• Texto do documento
▶
A estudante de Ciências bio-analíticas, em Coimbra, de 20 anos, ficou marcada pela experiência da Páscoa Jovem de Constância, já lá vão três anos. Por isso, este ano decidiu repetir a experiência. «É sempre bom renovar. É uma experiência que, normalmente, é muito intensa», salienta.
O facto de a repetir pela segunda vez «perde um bocadinho o mistério». Mas, há algo de novo. «Apesar de ser o mesmo ritual, é diferente», nomeadamente o facto de ser uma Páscoa num ambiente diferente, o facto de serem outras pessoas. Ainda que «da primeira vez tenha sido tudo mais intenso», realça Liliana. «Mas também compreendo que são coisas importantes e são novas para quem está a fazer pela primeira vez», refere.
O facto de haver um período de tempo entre uma experiência e a outra permite-lhe avaliar a diferença: «Há um crescimento», explica, lembrando a Páscoa Jovem de Constância. «Podemos ver com outros olhos, já podemos compreender coisas que não apreendemos da primeira vez», acrescenta.
«Da outra Páscoa saí uma pessoa diferente. Esta Páscoa é uma espécie de voltar as origens, de voltar a reviver e voltar a pensar nas coisas, é espécie de reavivar da chama», confessa a estudante de Ciências bio-analíticas. Desde 2007 no grupo dos Jovens Missionários da Consolata, do Centro, destaca a «partilha», como um dos elementos que mais a tocou nesta vivência. O sofrimento de estar de braços abertos na Sexta-feira Santa, tal como Cristo, na cruz, ao mesmo tempo que ouviam o relato da Paixão fê-la pensar, ainda que não seja possível de comparar, comenta.
◀
• Tarefa 1
No texto sobre a Páscoa Jovem, identifique todos os verbos que surgem logo a seguir ao fecho de uma citação entre aspas (« ») e que atribuem essa fala à estudante.
• Tarefa 2
Indique se cada afirmação está de acordo com o texto sobre a Páscoa Jovem, respondendo sim ou não e citando as palavras do texto que o comprovam.
(a) A estudante tem 20 anos.
(b) A estudante participa na Páscoa Jovem pela primeira vez.
(c) A estudante integra o grupo dos Jovens Missionários da Consolata desde 2007.

• Entradas de dados armazenadas
▶
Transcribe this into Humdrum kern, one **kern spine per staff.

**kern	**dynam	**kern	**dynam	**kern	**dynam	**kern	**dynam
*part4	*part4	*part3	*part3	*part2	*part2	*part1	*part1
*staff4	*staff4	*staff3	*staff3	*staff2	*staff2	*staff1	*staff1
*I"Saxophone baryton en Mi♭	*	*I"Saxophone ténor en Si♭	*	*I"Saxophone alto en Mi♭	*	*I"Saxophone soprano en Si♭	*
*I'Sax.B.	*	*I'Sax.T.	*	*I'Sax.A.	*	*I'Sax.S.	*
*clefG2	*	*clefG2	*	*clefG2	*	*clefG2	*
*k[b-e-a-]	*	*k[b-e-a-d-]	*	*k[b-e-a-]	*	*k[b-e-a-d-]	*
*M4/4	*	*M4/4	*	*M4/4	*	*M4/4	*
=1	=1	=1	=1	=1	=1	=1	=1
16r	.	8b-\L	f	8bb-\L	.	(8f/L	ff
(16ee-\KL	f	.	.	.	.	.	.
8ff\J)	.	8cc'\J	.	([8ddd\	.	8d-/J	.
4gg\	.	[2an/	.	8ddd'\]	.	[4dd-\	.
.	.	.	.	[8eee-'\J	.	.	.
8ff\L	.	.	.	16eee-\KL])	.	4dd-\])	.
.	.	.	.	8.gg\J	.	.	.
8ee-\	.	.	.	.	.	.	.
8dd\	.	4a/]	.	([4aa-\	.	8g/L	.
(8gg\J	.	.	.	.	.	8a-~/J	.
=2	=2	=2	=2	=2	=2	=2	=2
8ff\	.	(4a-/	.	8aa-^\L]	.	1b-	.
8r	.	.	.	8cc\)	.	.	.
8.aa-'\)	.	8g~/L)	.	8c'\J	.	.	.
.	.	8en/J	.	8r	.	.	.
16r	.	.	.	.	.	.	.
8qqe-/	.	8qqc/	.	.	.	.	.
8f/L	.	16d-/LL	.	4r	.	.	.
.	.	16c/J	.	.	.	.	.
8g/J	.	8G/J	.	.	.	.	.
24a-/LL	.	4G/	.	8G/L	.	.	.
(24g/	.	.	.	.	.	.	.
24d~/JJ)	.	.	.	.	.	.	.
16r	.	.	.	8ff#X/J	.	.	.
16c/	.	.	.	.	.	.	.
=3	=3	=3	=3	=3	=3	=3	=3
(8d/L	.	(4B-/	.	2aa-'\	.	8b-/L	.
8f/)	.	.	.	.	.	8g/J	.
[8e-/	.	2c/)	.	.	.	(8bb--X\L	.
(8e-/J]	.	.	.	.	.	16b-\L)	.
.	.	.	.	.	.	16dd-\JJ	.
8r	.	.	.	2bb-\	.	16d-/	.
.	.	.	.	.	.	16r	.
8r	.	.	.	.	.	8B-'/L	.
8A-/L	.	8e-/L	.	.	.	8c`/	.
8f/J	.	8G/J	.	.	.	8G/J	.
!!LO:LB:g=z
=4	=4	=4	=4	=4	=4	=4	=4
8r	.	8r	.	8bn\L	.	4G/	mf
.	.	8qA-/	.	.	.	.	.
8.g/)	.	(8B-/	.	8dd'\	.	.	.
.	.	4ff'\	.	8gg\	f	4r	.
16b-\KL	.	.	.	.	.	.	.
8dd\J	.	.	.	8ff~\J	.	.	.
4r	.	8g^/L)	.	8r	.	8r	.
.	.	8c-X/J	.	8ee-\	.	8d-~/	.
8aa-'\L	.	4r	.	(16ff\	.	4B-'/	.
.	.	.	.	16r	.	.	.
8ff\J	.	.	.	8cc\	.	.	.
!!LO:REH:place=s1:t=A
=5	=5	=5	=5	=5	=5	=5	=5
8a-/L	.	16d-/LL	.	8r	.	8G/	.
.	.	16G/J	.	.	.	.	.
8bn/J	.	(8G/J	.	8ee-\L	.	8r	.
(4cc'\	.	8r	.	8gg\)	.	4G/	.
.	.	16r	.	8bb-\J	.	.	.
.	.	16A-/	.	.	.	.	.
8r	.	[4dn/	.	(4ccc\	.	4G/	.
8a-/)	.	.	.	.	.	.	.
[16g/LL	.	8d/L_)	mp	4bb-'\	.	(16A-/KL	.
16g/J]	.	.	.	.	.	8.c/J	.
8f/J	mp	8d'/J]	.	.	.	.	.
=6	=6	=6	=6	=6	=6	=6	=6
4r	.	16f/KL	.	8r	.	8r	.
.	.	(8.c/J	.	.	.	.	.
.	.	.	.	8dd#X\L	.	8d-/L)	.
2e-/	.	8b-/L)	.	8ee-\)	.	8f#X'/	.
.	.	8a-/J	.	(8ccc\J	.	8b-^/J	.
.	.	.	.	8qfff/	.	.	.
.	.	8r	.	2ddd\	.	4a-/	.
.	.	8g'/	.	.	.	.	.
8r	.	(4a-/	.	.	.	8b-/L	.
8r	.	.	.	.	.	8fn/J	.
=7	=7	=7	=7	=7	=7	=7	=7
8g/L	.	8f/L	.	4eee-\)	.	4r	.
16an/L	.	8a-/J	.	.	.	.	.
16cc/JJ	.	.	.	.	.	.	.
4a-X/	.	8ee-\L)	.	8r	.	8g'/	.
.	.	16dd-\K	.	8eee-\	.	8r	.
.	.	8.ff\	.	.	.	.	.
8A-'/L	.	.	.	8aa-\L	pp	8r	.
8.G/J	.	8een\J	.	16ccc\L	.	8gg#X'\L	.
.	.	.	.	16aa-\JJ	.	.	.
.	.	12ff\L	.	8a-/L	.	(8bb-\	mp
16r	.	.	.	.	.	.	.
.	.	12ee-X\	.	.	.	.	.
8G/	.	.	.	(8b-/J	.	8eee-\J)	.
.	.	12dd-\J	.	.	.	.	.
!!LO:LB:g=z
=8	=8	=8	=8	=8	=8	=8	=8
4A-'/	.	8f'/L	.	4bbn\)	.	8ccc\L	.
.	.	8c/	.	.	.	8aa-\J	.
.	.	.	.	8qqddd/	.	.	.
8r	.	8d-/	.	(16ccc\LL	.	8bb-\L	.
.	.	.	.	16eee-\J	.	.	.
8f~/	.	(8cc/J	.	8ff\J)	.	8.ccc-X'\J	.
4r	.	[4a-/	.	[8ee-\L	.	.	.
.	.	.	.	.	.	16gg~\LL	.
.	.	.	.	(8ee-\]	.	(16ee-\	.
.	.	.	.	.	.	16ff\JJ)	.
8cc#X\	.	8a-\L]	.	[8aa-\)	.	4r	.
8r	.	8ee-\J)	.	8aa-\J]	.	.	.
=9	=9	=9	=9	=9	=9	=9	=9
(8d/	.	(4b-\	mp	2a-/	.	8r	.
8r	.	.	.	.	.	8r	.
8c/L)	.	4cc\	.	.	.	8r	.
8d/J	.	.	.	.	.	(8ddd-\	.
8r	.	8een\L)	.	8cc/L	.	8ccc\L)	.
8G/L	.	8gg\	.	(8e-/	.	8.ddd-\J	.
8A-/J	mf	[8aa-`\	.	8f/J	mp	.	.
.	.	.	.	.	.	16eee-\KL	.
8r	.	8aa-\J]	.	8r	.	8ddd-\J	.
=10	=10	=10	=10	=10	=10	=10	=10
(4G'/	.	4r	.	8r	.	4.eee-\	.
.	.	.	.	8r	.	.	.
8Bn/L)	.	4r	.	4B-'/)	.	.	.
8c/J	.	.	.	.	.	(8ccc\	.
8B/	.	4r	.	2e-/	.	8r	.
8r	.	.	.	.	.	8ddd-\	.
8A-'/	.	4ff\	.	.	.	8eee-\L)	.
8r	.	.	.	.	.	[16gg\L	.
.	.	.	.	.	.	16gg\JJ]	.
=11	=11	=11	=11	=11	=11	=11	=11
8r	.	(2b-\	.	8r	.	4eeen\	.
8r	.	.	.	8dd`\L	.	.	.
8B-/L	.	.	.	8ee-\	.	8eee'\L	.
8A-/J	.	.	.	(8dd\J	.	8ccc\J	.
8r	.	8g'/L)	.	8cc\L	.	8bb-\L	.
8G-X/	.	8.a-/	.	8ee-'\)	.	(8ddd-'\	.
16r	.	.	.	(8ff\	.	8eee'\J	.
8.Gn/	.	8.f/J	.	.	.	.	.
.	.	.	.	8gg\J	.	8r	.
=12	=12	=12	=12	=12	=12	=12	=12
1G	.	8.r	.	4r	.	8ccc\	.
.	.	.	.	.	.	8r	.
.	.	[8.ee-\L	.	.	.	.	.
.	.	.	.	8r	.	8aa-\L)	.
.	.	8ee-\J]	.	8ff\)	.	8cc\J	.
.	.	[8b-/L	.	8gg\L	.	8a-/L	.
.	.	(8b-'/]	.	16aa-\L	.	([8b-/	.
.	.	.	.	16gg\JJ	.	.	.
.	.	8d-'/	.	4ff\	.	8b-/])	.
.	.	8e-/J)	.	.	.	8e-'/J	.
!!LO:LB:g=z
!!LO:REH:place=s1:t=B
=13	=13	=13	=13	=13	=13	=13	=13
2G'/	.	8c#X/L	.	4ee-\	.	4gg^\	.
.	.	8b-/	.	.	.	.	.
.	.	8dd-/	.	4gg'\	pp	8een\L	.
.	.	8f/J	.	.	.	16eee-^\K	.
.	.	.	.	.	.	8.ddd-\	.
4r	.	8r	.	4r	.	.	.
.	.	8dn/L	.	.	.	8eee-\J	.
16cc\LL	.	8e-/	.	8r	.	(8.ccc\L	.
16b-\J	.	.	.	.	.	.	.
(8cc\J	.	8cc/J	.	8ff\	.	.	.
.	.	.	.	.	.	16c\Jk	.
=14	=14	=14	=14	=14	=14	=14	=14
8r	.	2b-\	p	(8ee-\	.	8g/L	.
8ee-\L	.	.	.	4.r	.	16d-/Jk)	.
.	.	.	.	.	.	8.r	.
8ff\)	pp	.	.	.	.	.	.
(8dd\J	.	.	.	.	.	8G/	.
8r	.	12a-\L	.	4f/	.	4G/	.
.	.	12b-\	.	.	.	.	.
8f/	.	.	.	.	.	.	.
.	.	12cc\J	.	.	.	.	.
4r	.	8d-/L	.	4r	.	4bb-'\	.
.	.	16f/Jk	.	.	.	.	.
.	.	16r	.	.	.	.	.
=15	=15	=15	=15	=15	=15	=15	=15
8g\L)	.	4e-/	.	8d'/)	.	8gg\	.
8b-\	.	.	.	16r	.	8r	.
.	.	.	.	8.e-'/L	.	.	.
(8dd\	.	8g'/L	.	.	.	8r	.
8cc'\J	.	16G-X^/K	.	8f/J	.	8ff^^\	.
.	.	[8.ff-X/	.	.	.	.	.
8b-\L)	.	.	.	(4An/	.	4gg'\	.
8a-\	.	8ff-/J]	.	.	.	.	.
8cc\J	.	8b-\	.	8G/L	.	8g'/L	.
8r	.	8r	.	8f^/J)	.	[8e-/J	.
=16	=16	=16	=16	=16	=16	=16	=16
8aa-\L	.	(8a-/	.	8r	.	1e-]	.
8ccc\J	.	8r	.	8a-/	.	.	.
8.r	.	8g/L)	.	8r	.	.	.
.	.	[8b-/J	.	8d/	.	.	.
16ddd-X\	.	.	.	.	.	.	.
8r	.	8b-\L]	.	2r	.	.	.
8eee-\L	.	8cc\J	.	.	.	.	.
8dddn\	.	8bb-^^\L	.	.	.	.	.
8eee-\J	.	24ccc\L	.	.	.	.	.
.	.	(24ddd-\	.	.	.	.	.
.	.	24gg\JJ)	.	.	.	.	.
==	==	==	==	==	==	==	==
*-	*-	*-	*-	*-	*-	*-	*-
◀
• Resultado 1
salienta, realça, refere, explica, acrescenta, confessa

• Resultado 2
(a) Sim: «A estudante de Ciências bio-analíticas, em Coimbra, de 20 anos»
(b) Não: «O facto de a repetir pela segunda vez»
(c) Sim: «Desde 2007 no grupo dos Jovens Missionários da Consolata»